Polymer mobility in cell walls of transgenic tomatoes with reduced polygalacturonase activity
1996
Fenwick, K.M. | Jarvis, M.C. | Apperley, D.C. | Seymour, G.B. | Bird, C.R.
Cell walls were prepared from unripe and red-ripe tomato fruit, cv. Ailsa Craig, and from ripe transgenic fruit carrying antisense genes downregulating the ripening-related polygalacturonase activity. The cell walls were examined by 13C NMR using a cross-polarization/magic-angle spinning experiment with variable contact time to estimate the proton magnetic relaxation parameter T1 pi, which is sensitive to molecular motions on the kHz timescale and hence to the rigidity of the polymer network of the cell walls; and the cross-polarization time constant TCH which is sensitive to similar, and more local, motional effects. The proton T1 pi values for the 13C resonances from each cell wall preparation were separated into two groups. One of these showed slow relaxation, implying low mobility, and included the 13C resonances characteristic of cellulose. The other, corresponding to resonances characteristic of pectins only, showed two-component relaxation behaviour with one component relaxing much faster than the previous group, and hence corresponding to the pectic polymers in the middle lamella and perhaps also between the microfibrils.
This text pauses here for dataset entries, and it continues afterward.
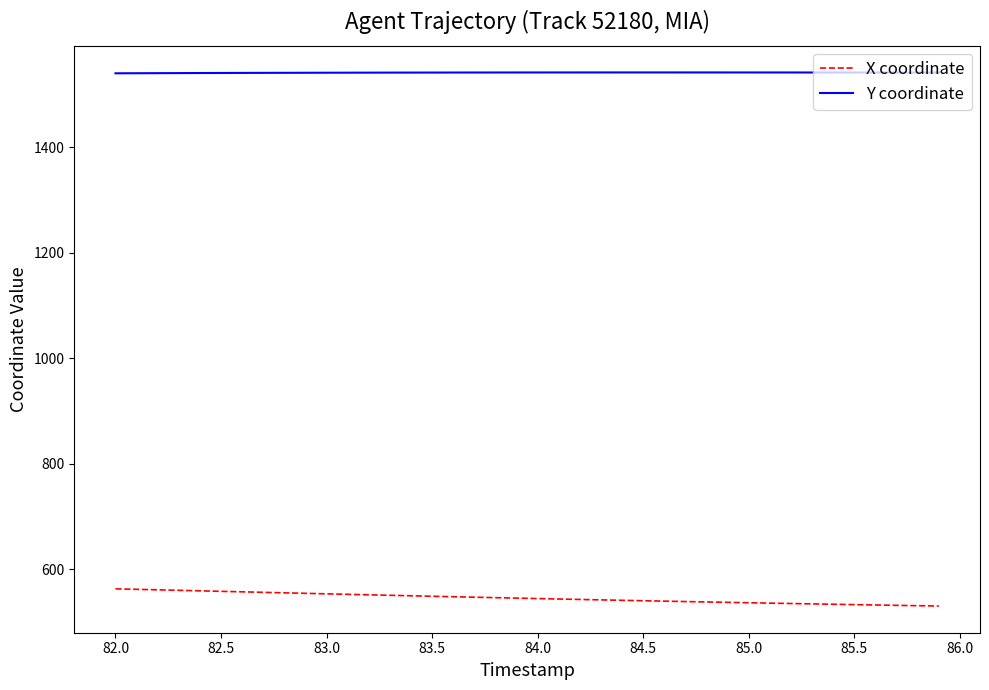

Does the chart display data point markers on the line(s)?

No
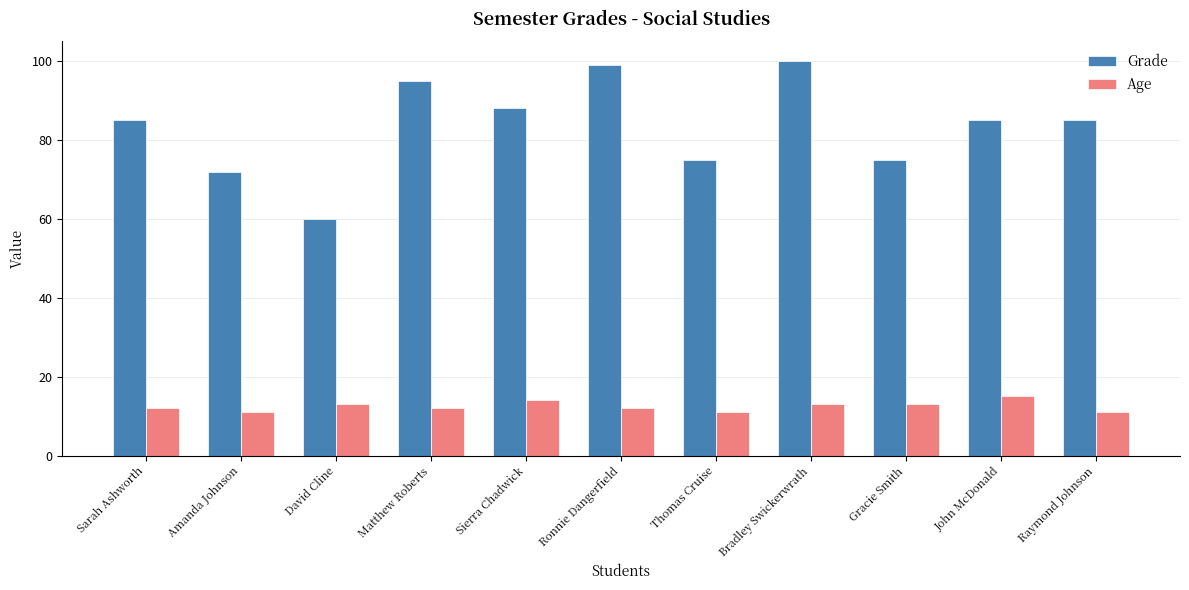

True or false: Grade has a value of 110 at Amanda Johnson.

False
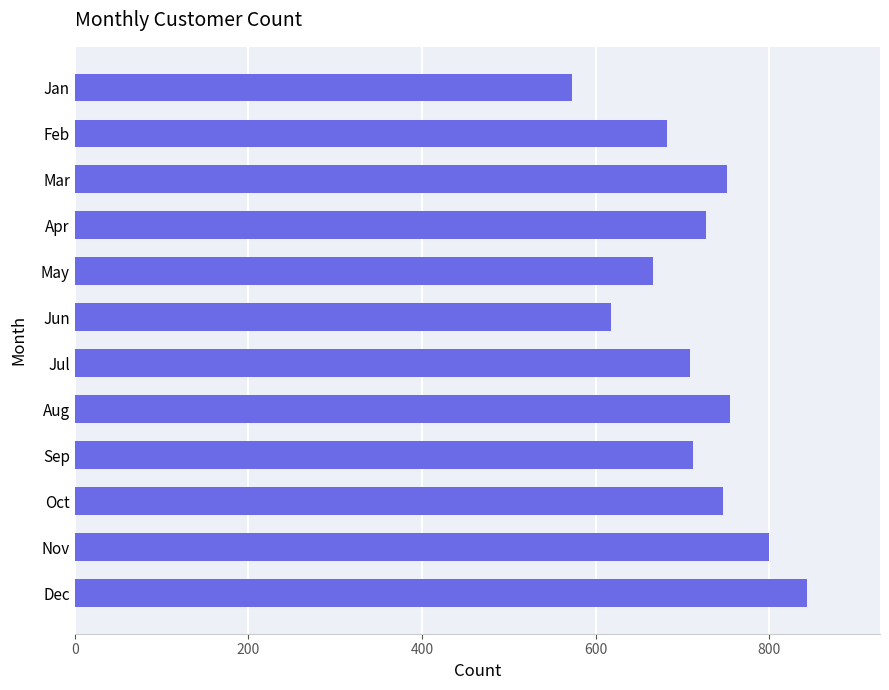

How many distinct data groups are displayed?

1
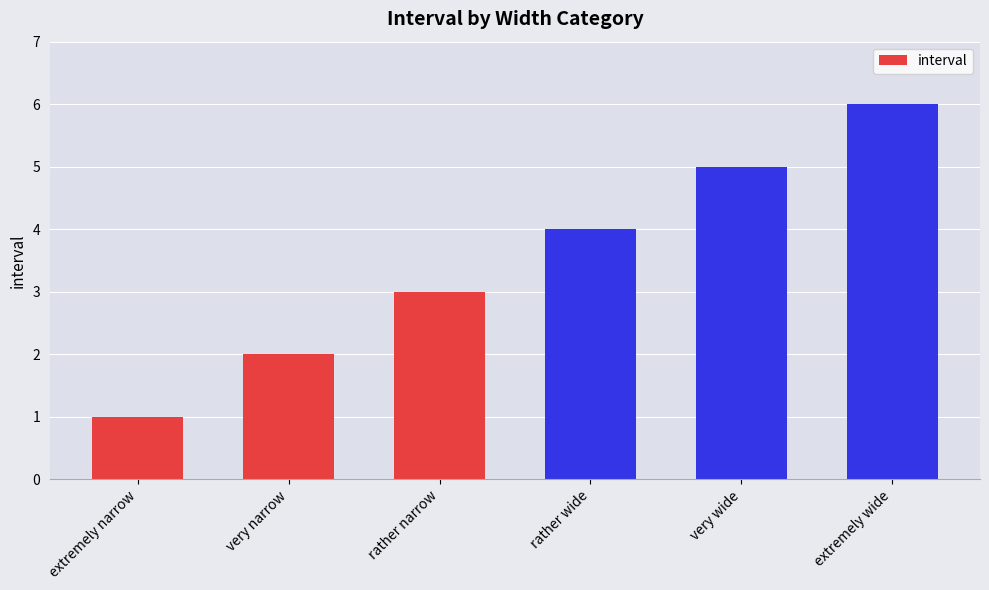

The value at very narrow is 3. True or false?

False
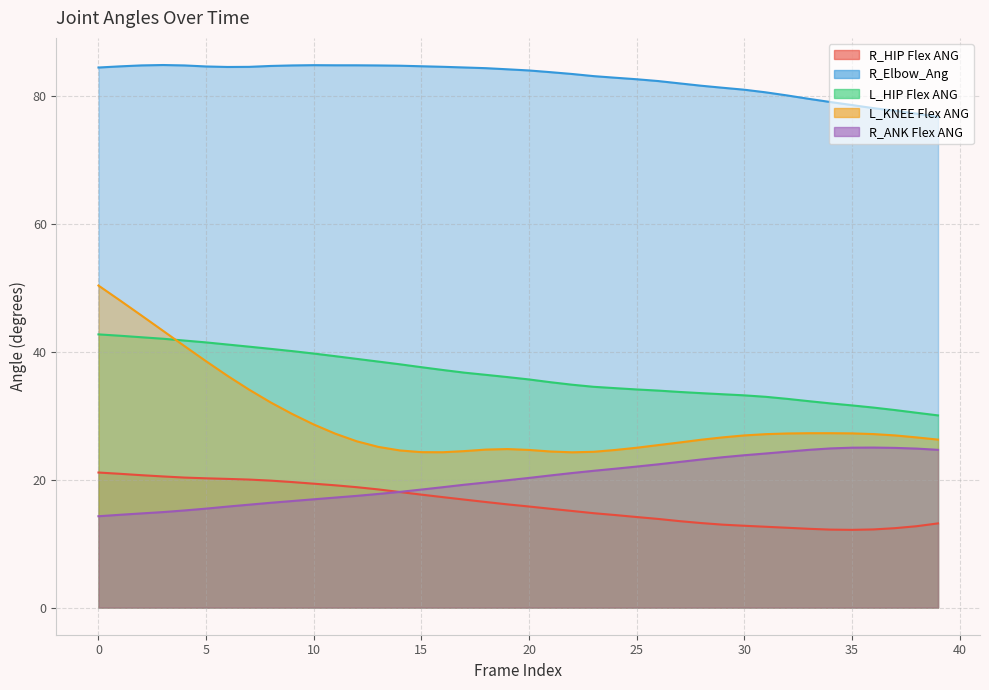

What is the maximum value for L_KNEE Flex ANG?

50.3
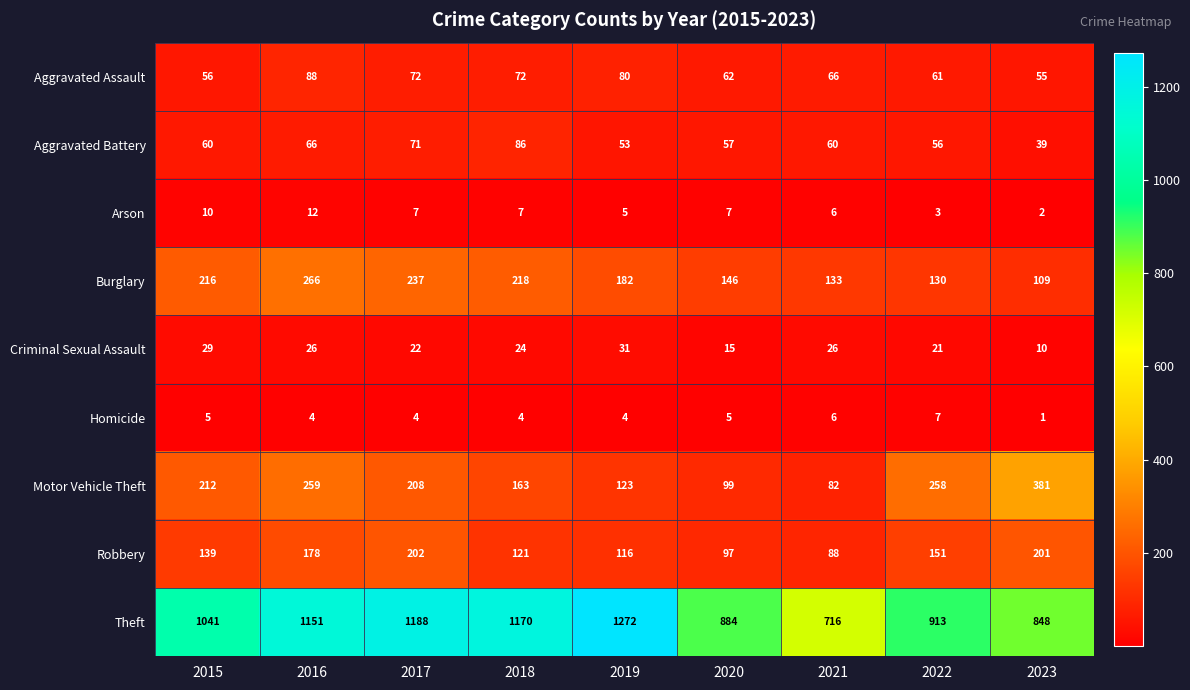

Is it true that Robbery equals 33 at 2022?

False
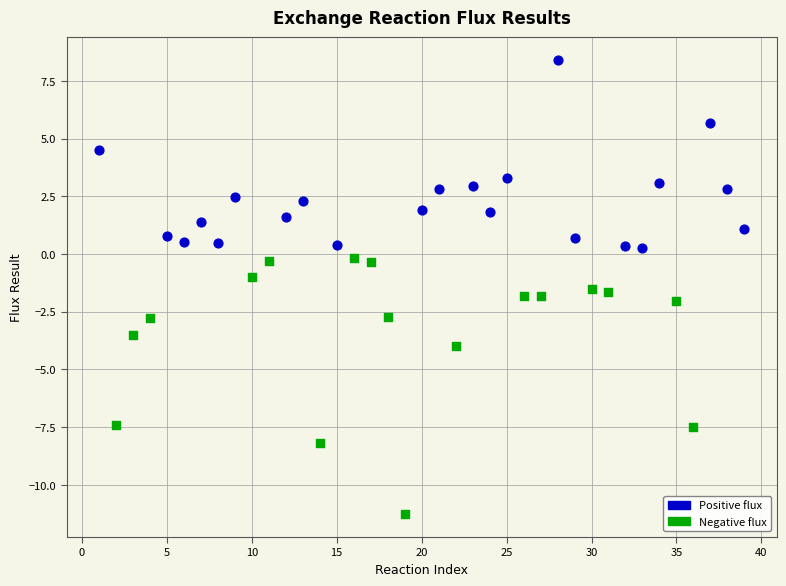

Which series reaches the minimum Y coordinate?

Negative flux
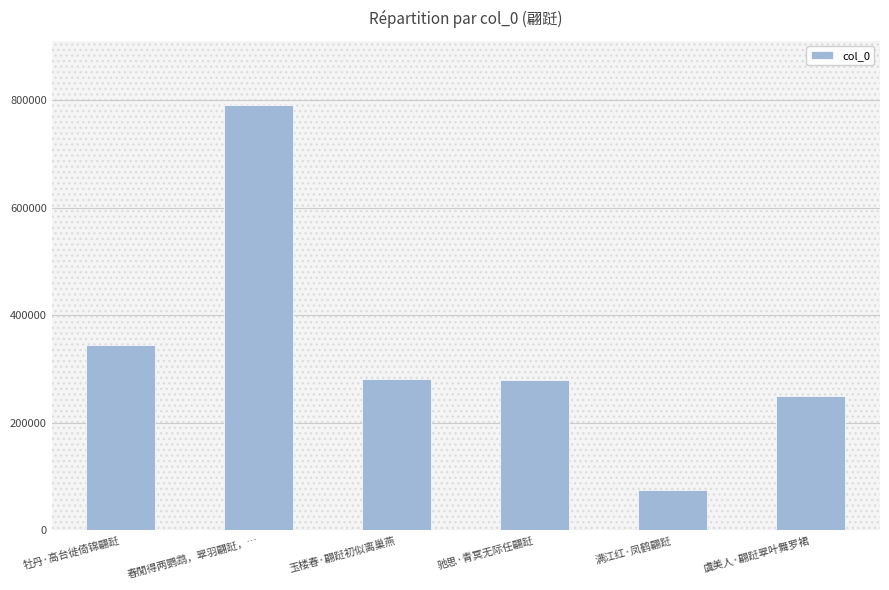

How many series are shown in this chart?

1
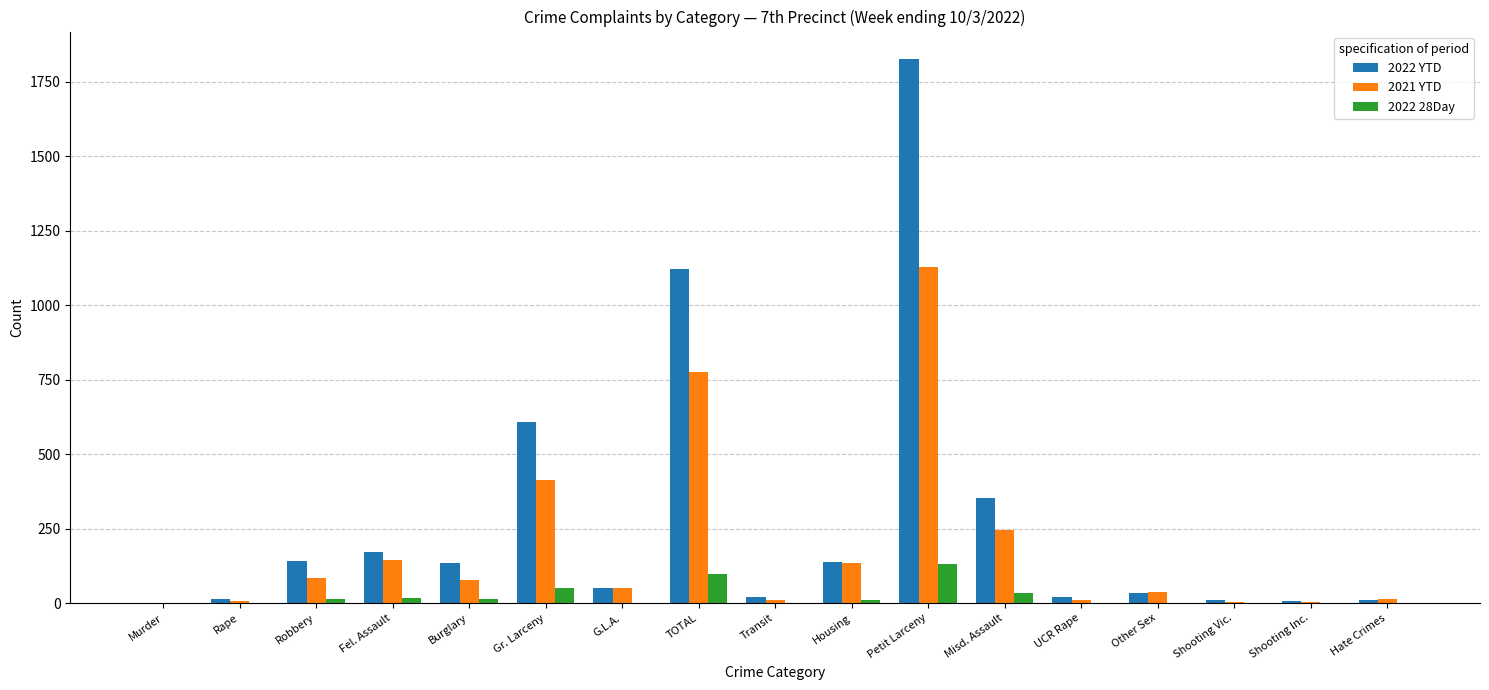

What is the approximate value of 2021 YTD at Petit Larceny, to the nearest 100?

1100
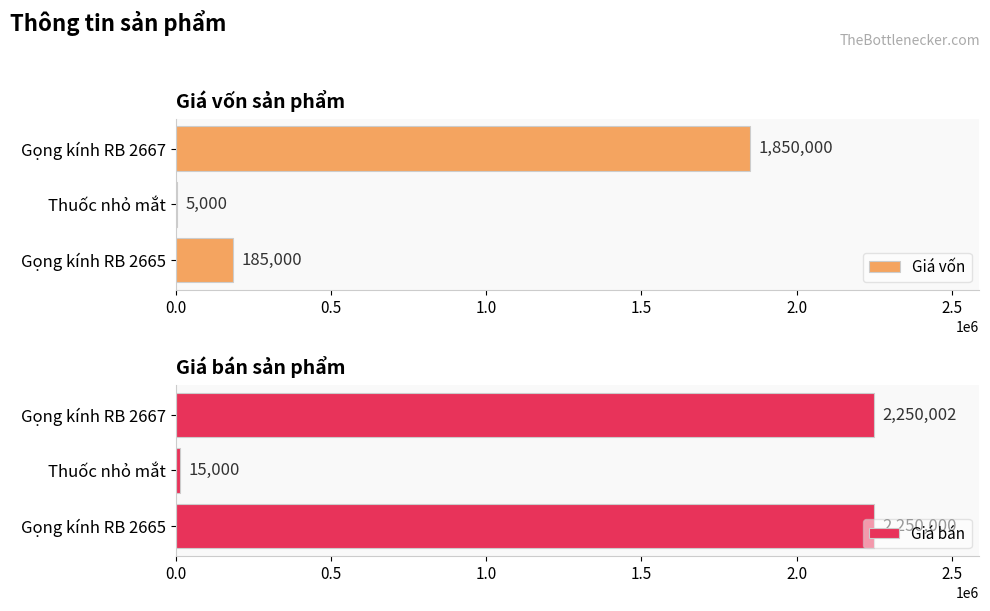

What is the approximate value of Giá vốn at Gọng kính RB 2665?

185000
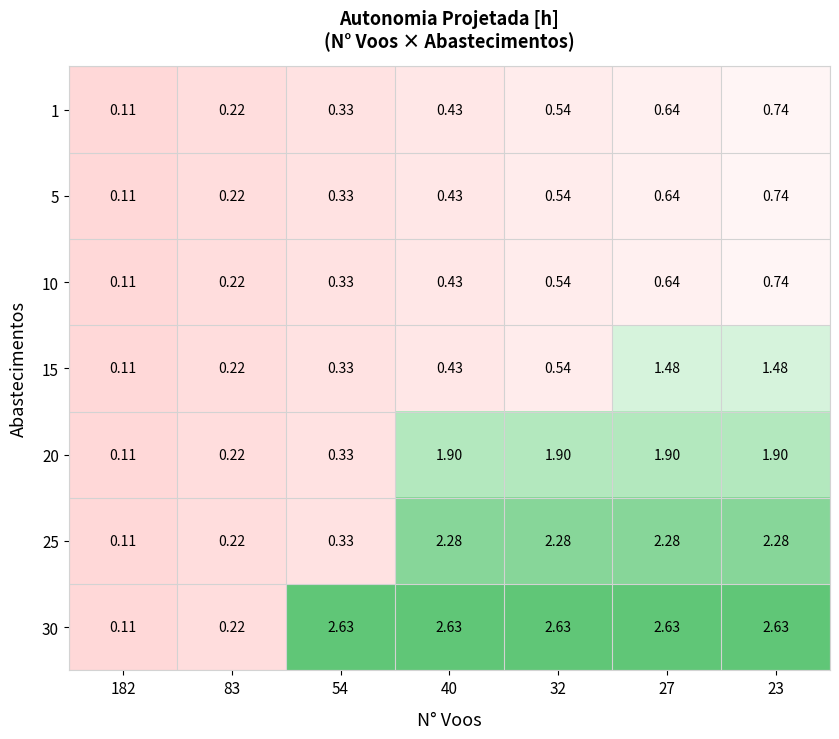

Is the value of 30 at 27 greater than the value of 10 at 23?

Yes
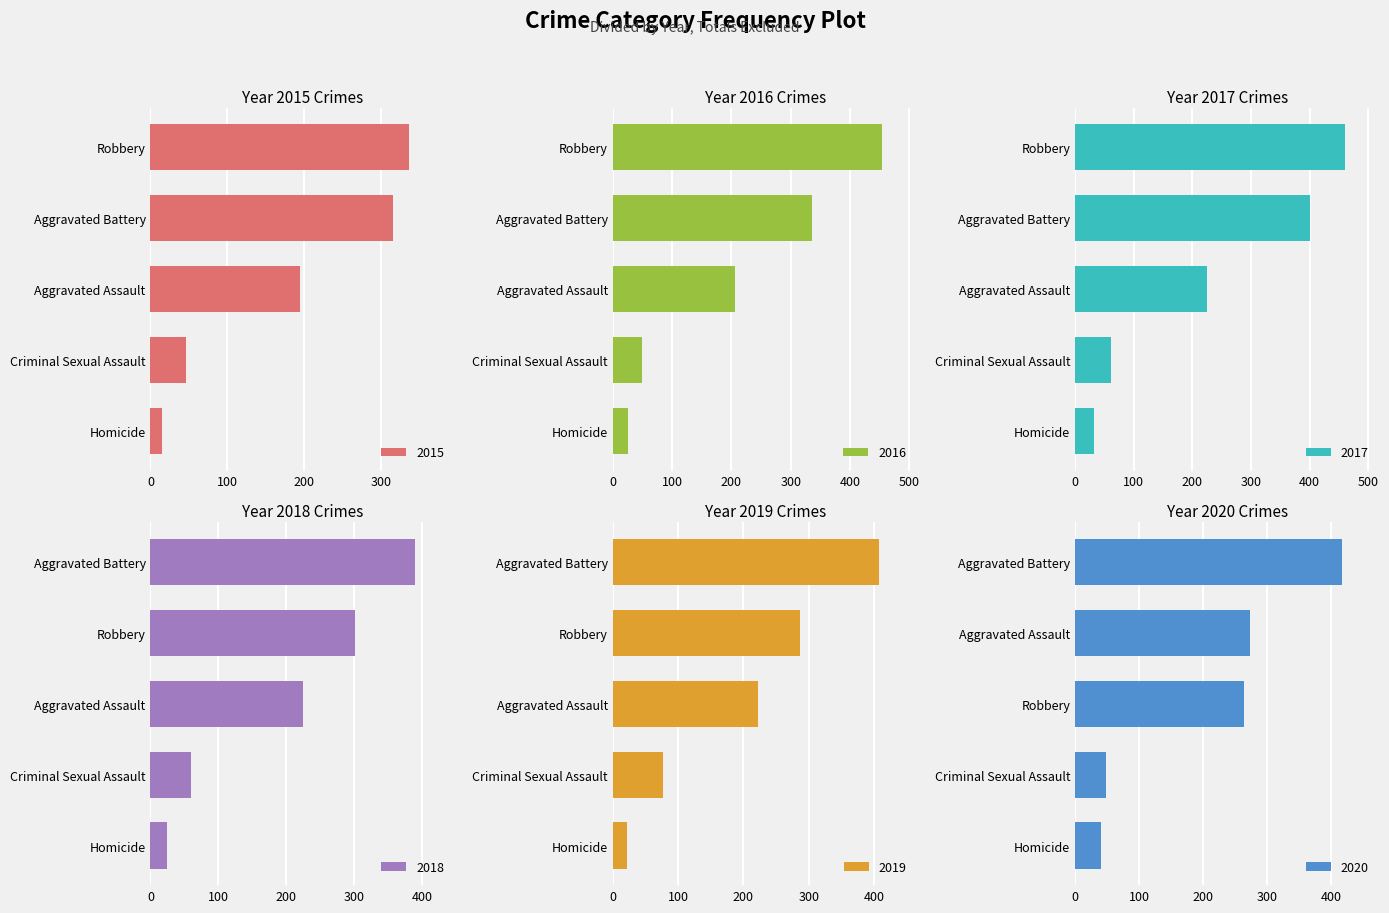

What value does the 2018 series have at Robbery, to the nearest 10?

300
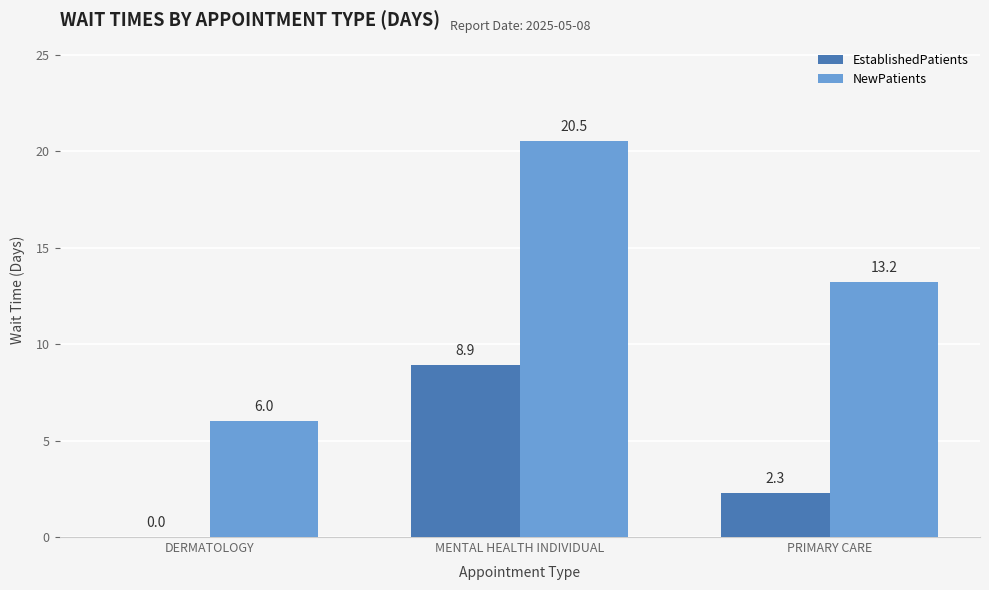

How many data points does each series have?

3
The T1 pi values for the first group shortened on ripening as polymer mobility increased within the cell wall. This was still evident, but less so, in the PG-antisense material, showing that the antisense genes reduced the softening of the cell wall, but did not do so as much as might be expected from the almost complete loss of polygalacturonase activity. The TCH was separated into very fast and slower components corresponding to the times required for local and larger-scale magnetization transfer.